Data shown
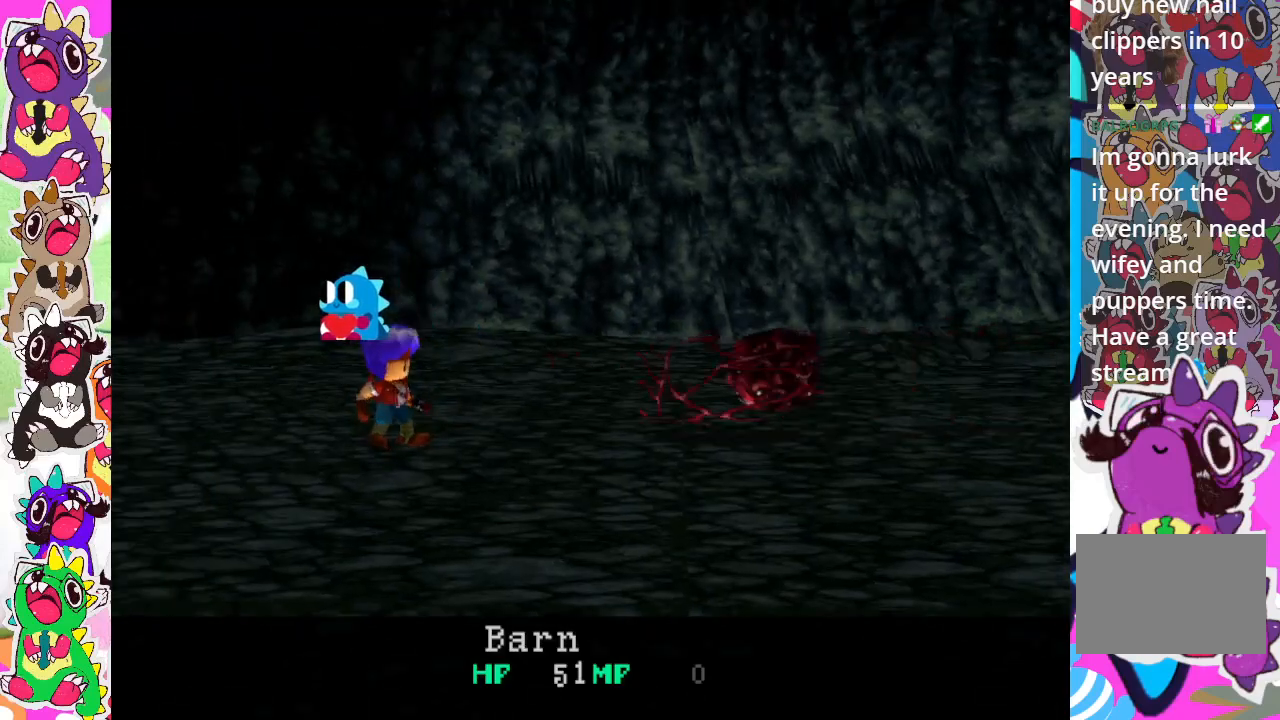
{"buttons": ["CROSS"], "left_stick": "center", "right_stick": "center", "events": [[150, "CROSS", "up"], [283, "CROSS", "down"], [417, "CROSS", "up"], [483, "CROSS", "down"]]}
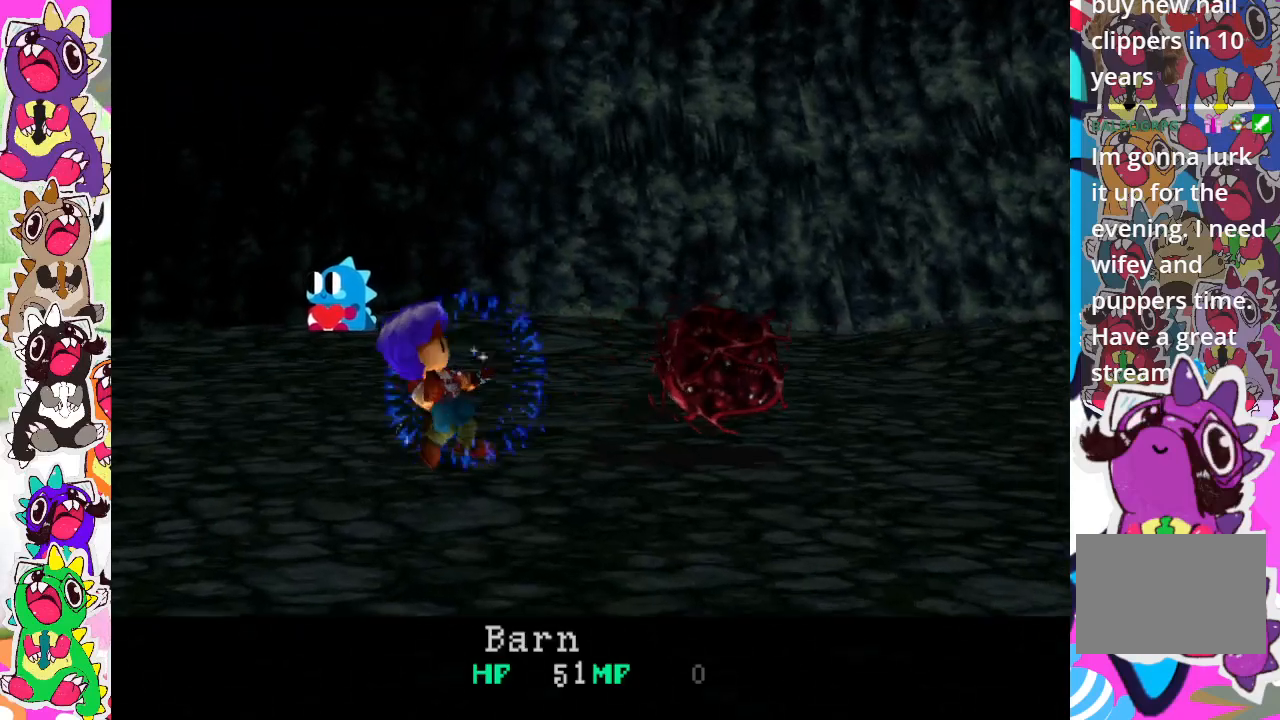
{"buttons": [], "left_stick": "center", "right_stick": "center", "events": [[117, "CROSS", "up"], [283, "CROSS", "down"], [383, "CROSS", "up"]]}
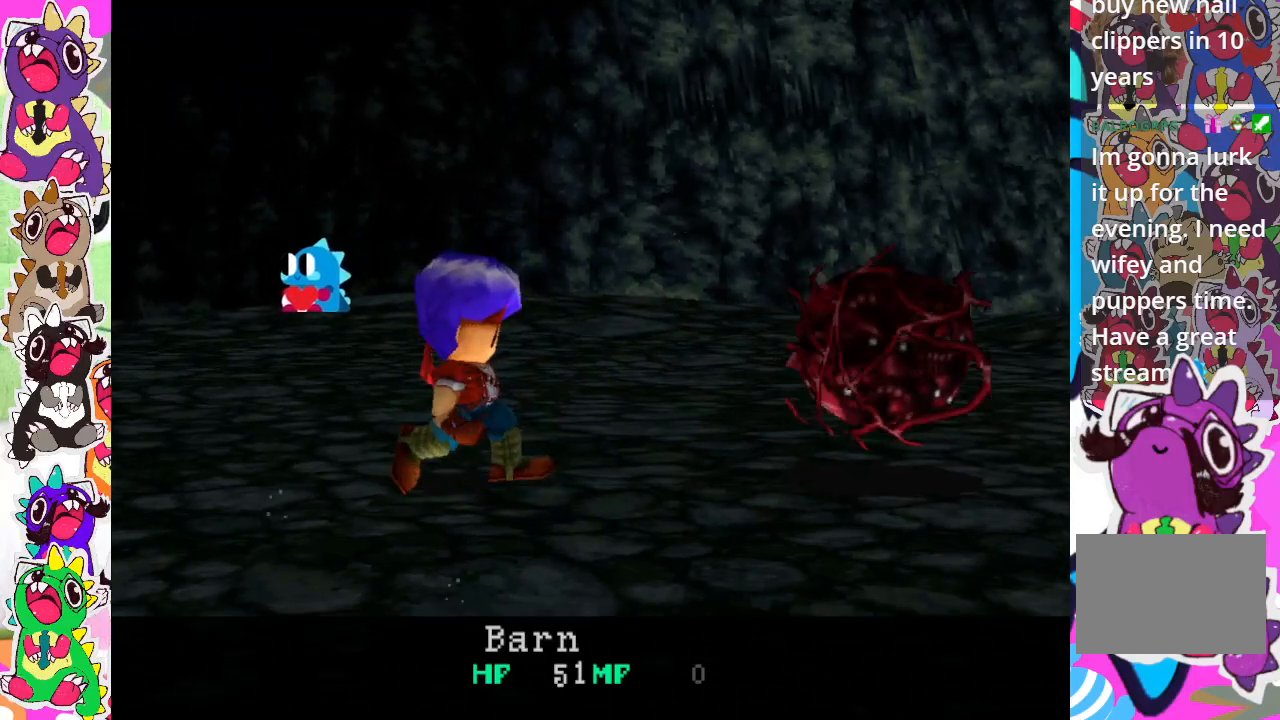
{"buttons": [], "left_stick": "center", "right_stick": "center", "events": [[50, "CROSS", "down"], [150, "CROSS", "up"], [250, "CROSS", "down"], [383, "CROSS", "up"]]}
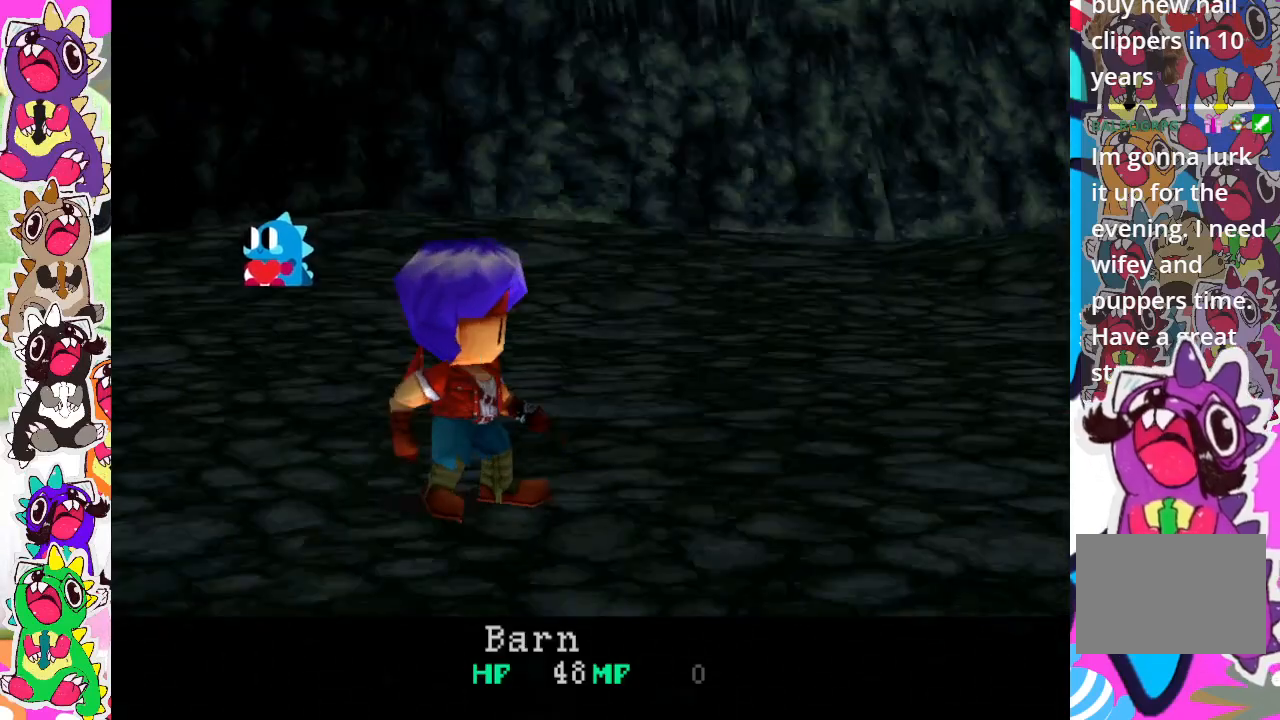
{"buttons": [], "left_stick": "center", "right_stick": "center", "events": [[67, "CROSS", "down"], [417, "CROSS", "up"]]}
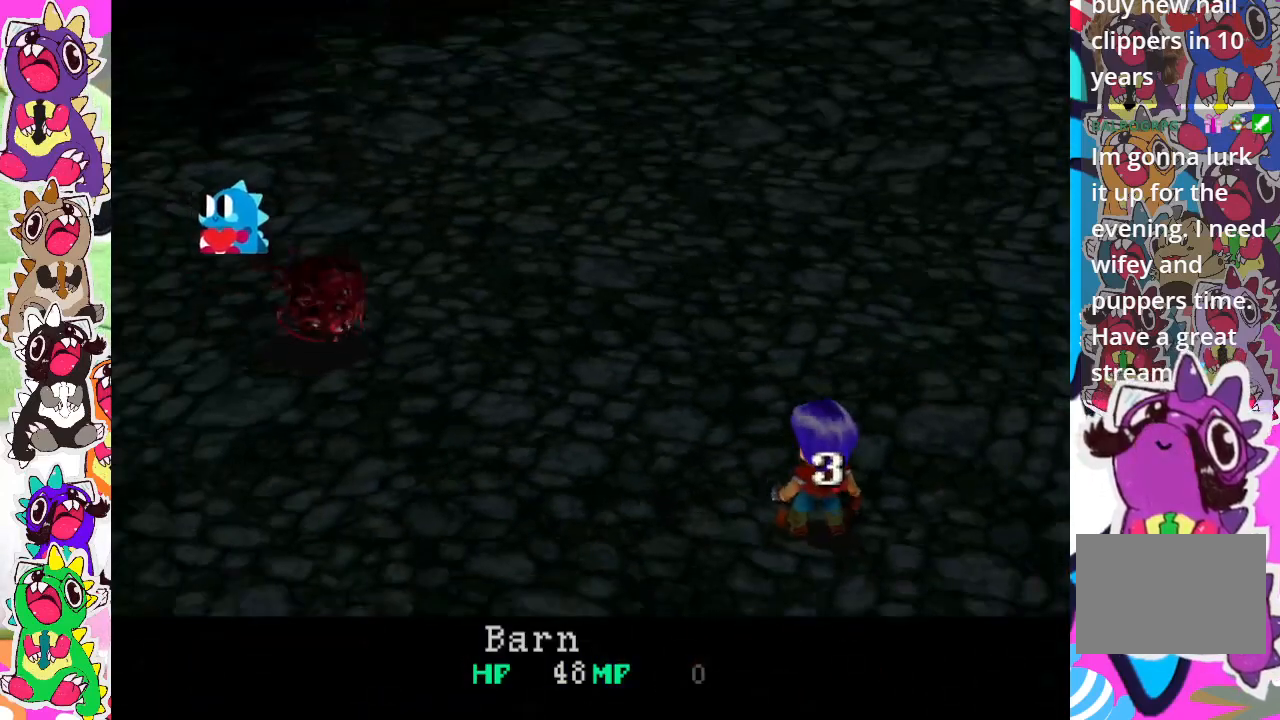
{"buttons": ["CROSS"], "left_stick": "center", "right_stick": "center", "events": [[67, "CROSS", "down"], [167, "CROSS", "up"], [283, "CROSS", "down"], [383, "CROSS", "up"], [467, "CROSS", "down"]]}
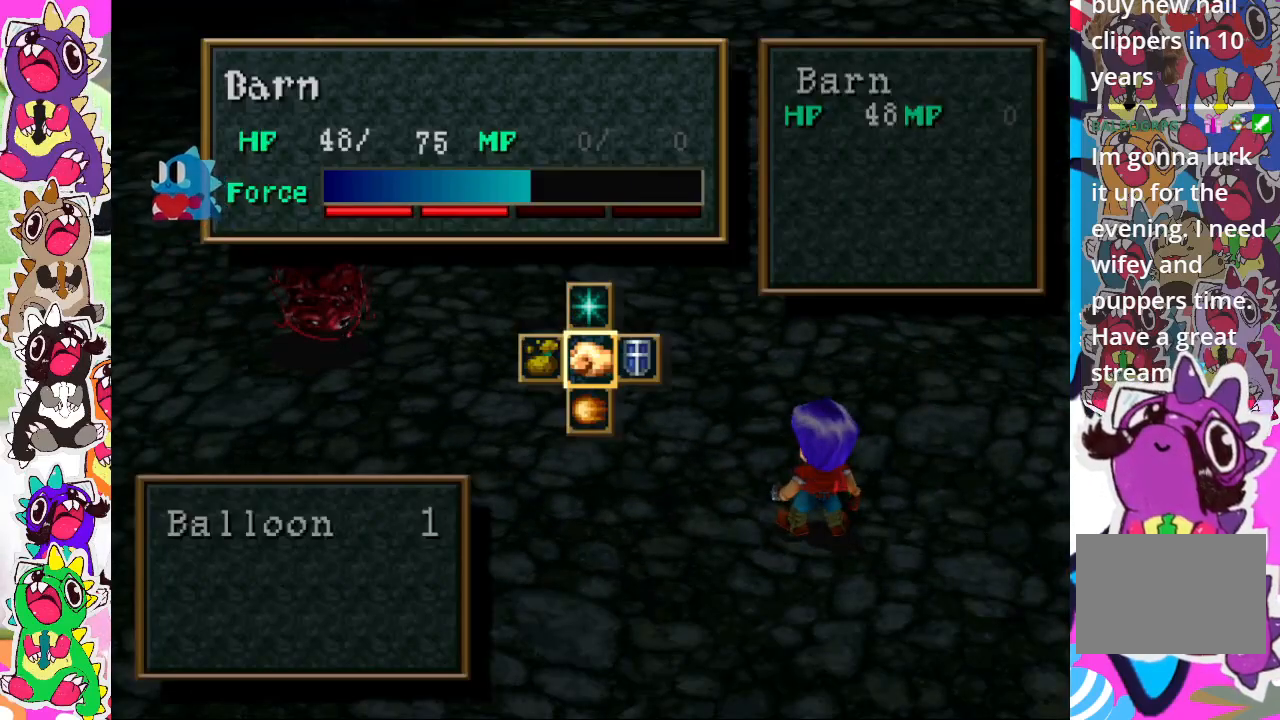
{"buttons": [], "left_stick": "center", "right_stick": "center", "events": [[50, "CROSS", "up"], [150, "CROSS", "down"], [300, "CROSS", "up"], [350, "CROSS", "down"], [483, "CROSS", "up"]]}
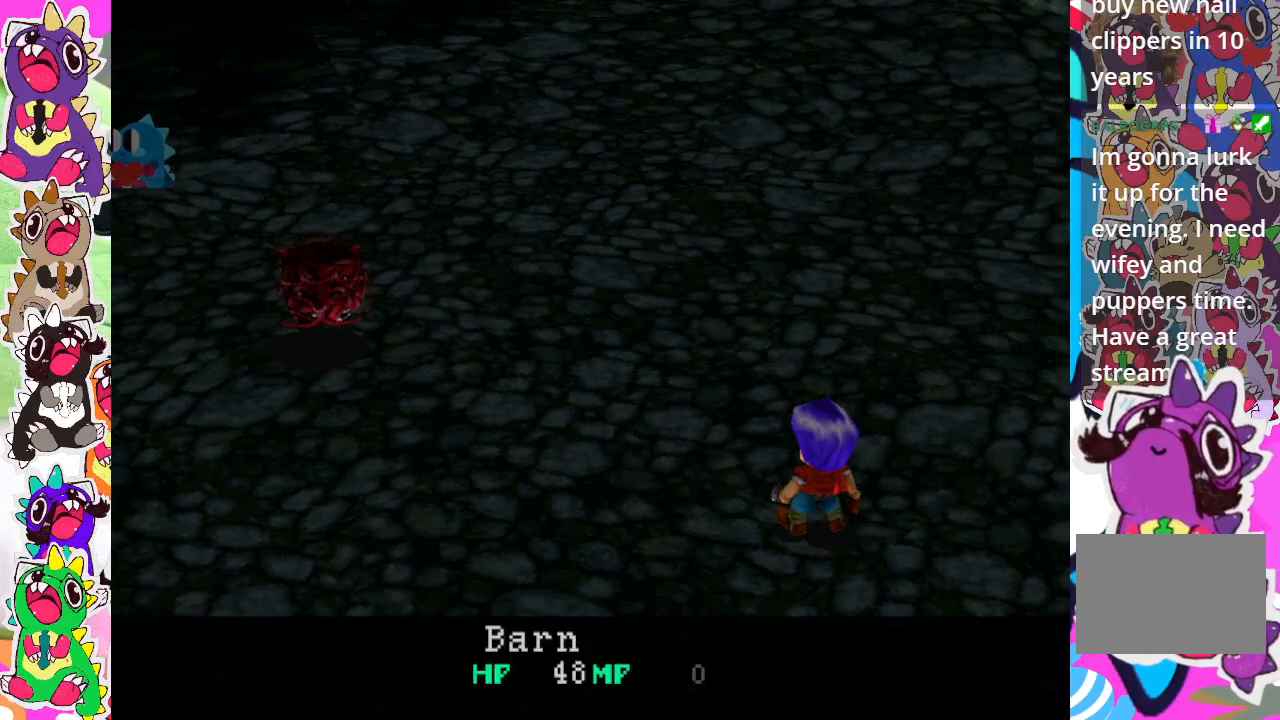
{"buttons": [], "left_stick": "center", "right_stick": "center", "events": [[50, "CROSS", "down"], [183, "CROSS", "up"], [283, "CROSS", "down"], [400, "CROSS", "up"]]}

Exercise directions
Send back the data above verbatim, leaving out its pictures.

Solution
{"buttons": ["CROSS"], "left_stick": "center", "right_stick": "center", "events": [[150, "CROSS", "up"], [283, "CROSS", "down"], [417, "CROSS", "up"], [483, "CROSS", "down"]]}
{"buttons": [], "left_stick": "center", "right_stick": "center", "events": [[117, "CROSS", "up"], [283, "CROSS", "down"], [383, "CROSS", "up"]]}
{"buttons": [], "left_stick": "center", "right_stick": "center", "events": [[50, "CROSS", "down"], [150, "CROSS", "up"], [250, "CROSS", "down"], [383, "CROSS", "up"]]}
{"buttons": [], "left_stick": "center", "right_stick": "center", "events": [[67, "CROSS", "down"], [417, "CROSS", "up"]]}
{"buttons": ["CROSS"], "left_stick": "center", "right_stick": "center", "events": [[67, "CROSS", "down"], [167, "CROSS", "up"], [283, "CROSS", "down"], [383, "CROSS", "up"], [467, "CROSS", "down"]]}
{"buttons": [], "left_stick": "center", "right_stick": "center", "events": [[50, "CROSS", "up"], [150, "CROSS", "down"], [300, "CROSS", "up"], [350, "CROSS", "down"], [483, "CROSS", "up"]]}
{"buttons": [], "left_stick": "center", "right_stick": "center", "events": [[50, "CROSS", "down"], [183, "CROSS", "up"], [283, "CROSS", "down"], [400, "CROSS", "up"]]}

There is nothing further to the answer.